How 100-mile training affects a masters athlete
By Henry Howard
How does training for a 100-mile race affect a masters athlete who is plant-based? That’s what I aimed to find out when I had my bloodwork analyzed by InsideTracker in June, then followed up three months later after the peak training.
Before my test in June, the weekly mileage averaged from the previous five weeks was 29.1 with a high of 41.1 miles. For comparison, before my September test the average was 51.7 miles per week with a maximum of 67.8. The buildup was for the Hennepin Hundred, which I will be doing the first weekend in October. (On a side note, I am dedicating the race to Bigger Than The Trail, a nonprofit group that raises awareness of and donations for those struggling with mental health issues. I’d be honored if you’d consider a kind donation to support BTTT and my 100-mile quest. Learn more here.)
After several years of testing with InsideTracker, the June results were the best yet. Of the dozens of biomarkers tested, only three were rated “at risk.” That was quite the improvement from a previous test in February when there were seven in that category.
InsideTracker tests reveal how all stressors — physical, emotional, etc. — and nutrition have an impact on an individual’s health. In addition to the scores, InsideTracker provides custom recommendations based on the individual’s dietary preferences, age, weight, goals and more. Get 25 percent off any InsideTracker test with my code: HENRYHOWARD.
My key takeaways
So how did my recent test compare? Pretty favorably.
In June, the three areas that fell into the “at risk” category were my inflammation group, lymphocytes and the magnesium group, specifically the level of magnesium in my red blood cells. Also, 38 of 48 biomarkers were rated optimized, up from three from the test five months previously; while seven were in the needs improvement category, up one.
In September, I also had three biomarkers deemed “at risk” while two were downgraded from optimized to needs improvement. My magnesium rating improved, thanks to changes I made since the previous test. The three areas deemed at risk are my inflammation group, the testosterone:cortisol ratio and Sex Hormone Binding Globulin (SHBG).

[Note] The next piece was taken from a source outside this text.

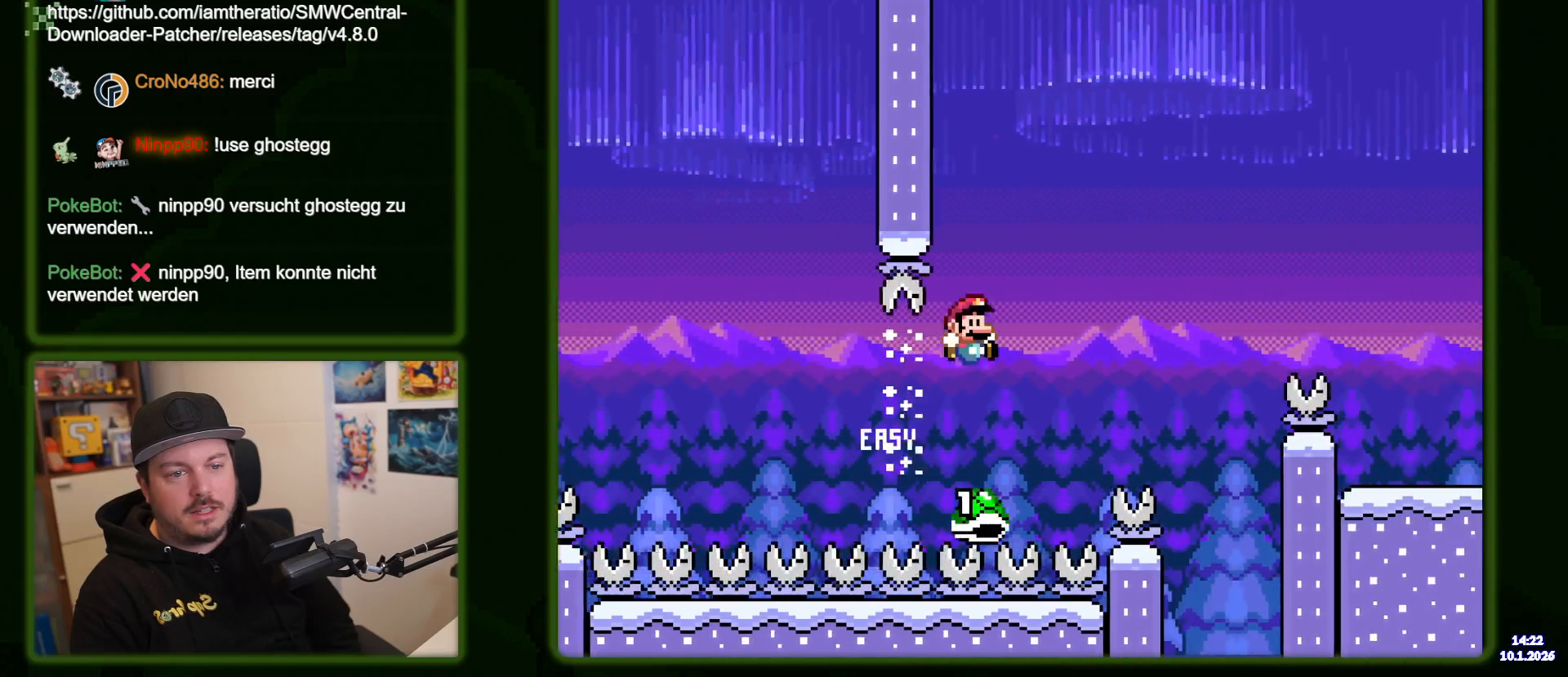
{"buttons": ["B", "Y", "DPAD_RIGHT"], "events": []}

After analyzing the data, here is what I learned:
1. Inflammation group: My score has been unchanged in the past year due to a low white blood cell count. However, it did stay consistent, recording 3.5 for the second test in a row, improving from 2.9 in February. The optimal score is a minimum of 3.8. White blood cells are the driving force behind a healthy immune system. My increased consumption of nut butter, nuts, avocados and chia seeds is having an impact though there is room to improve.

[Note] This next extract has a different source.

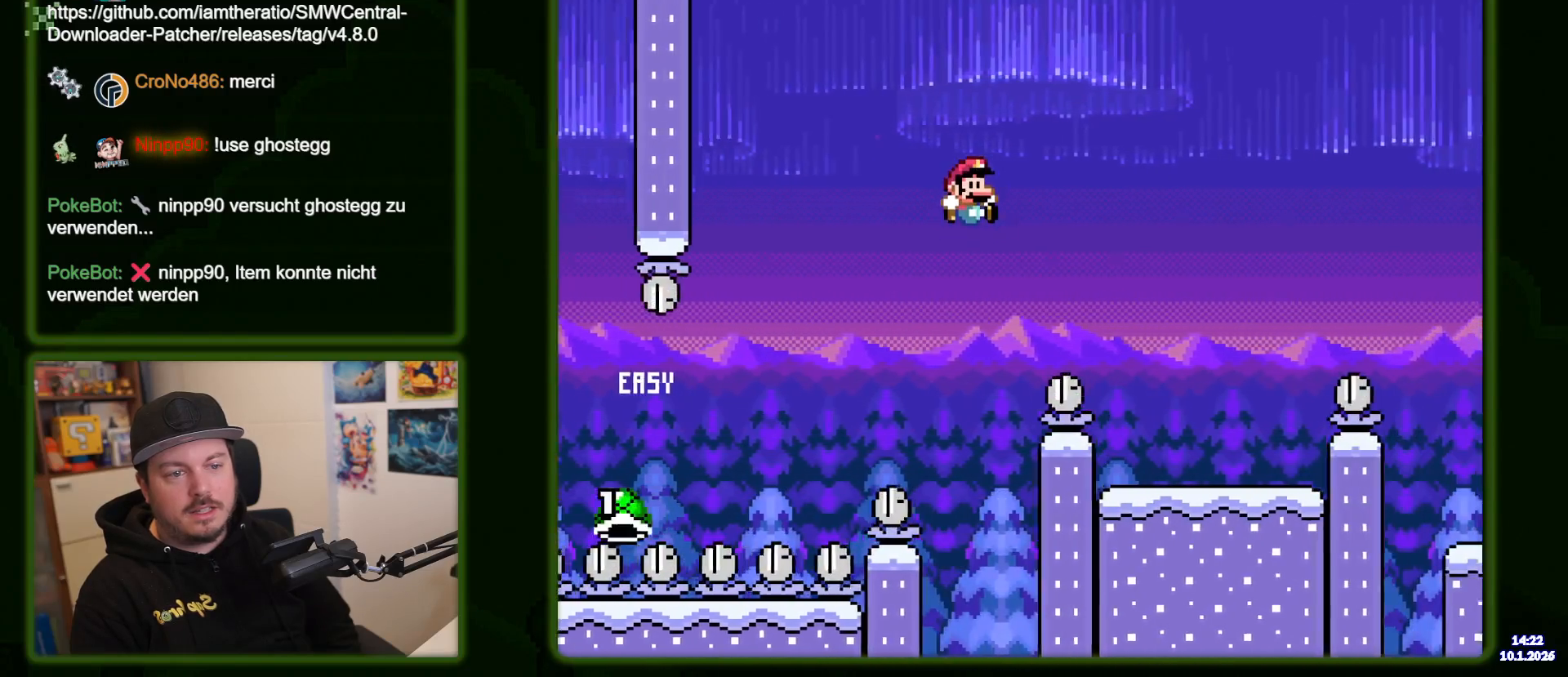
{"buttons": ["Y"], "events": [[483, "B", "up"], [500, "DPAD_RIGHT", "up"]]}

2. Testosterone-Cortisol level: This indicates stress related to intense and/or prolonged training. So no surprise there. Also worth noting is this number has remained consistent since October 2018.
3. Magnesium: Based on the recommendations following my previous test, I increased my consumption of peanut butter, spinach and black beans (but not mixed altogether. Gross!). Additionally, I have continued to eat a cereal with amaranth, a recommendation from a few tests ago, as a way to boost these numbers.
4. Vitamin b12 level: It’s challenging for plant-based athletes to get enough vitamin b12. Among the recommendations to get enough of this vitamin, other than a supplement, are having chocolate almond, soy or rice milk. I’ve been drinking an almond-cashew chocolate milk regularly but have been reconsidering that due to the high added sugar content.
After each InsideTracker test, I review the score, analysis and recommendations, and create a to-do plan for myself. Looking ahead, here are some areas that I will look to improve upon.
• Vitamin b12. Vegans and vegetarians face the challenge of getting adequate vitamin B12 in their diet. As mentioned above, I am reconsidering my choices for plant-based milk. Like so many other nutritional choices, it’s a balancing act. If I do choose another type of plant-based milk that has less sugar, I may need to supplement with this important vitamin.
• Yoga. Mondays are typically my rest and recovery day when I have been doing yoga more frequently. After my big goal race, my training load will recede and I will look to work in more yoga.
• White blood cells. I’ve been healthy in recent years, in large part to my plant-based diet, but it’s time to visit my doctor once again for an annual check-up that I’ve missed for several years in a row. It would also be a good time to chat about my white blood cell count, as recommended by InsideTracker.
Overall, I feel really good about how my well body fared, given the surge in training load since June. As the racing season heads to a close, it will be important for me to balance staying active with a necessary reduced load in order to let my body adapt for the next season. After all, I already have one race on the calendar for April 2022, twice deferred due to the pandemic.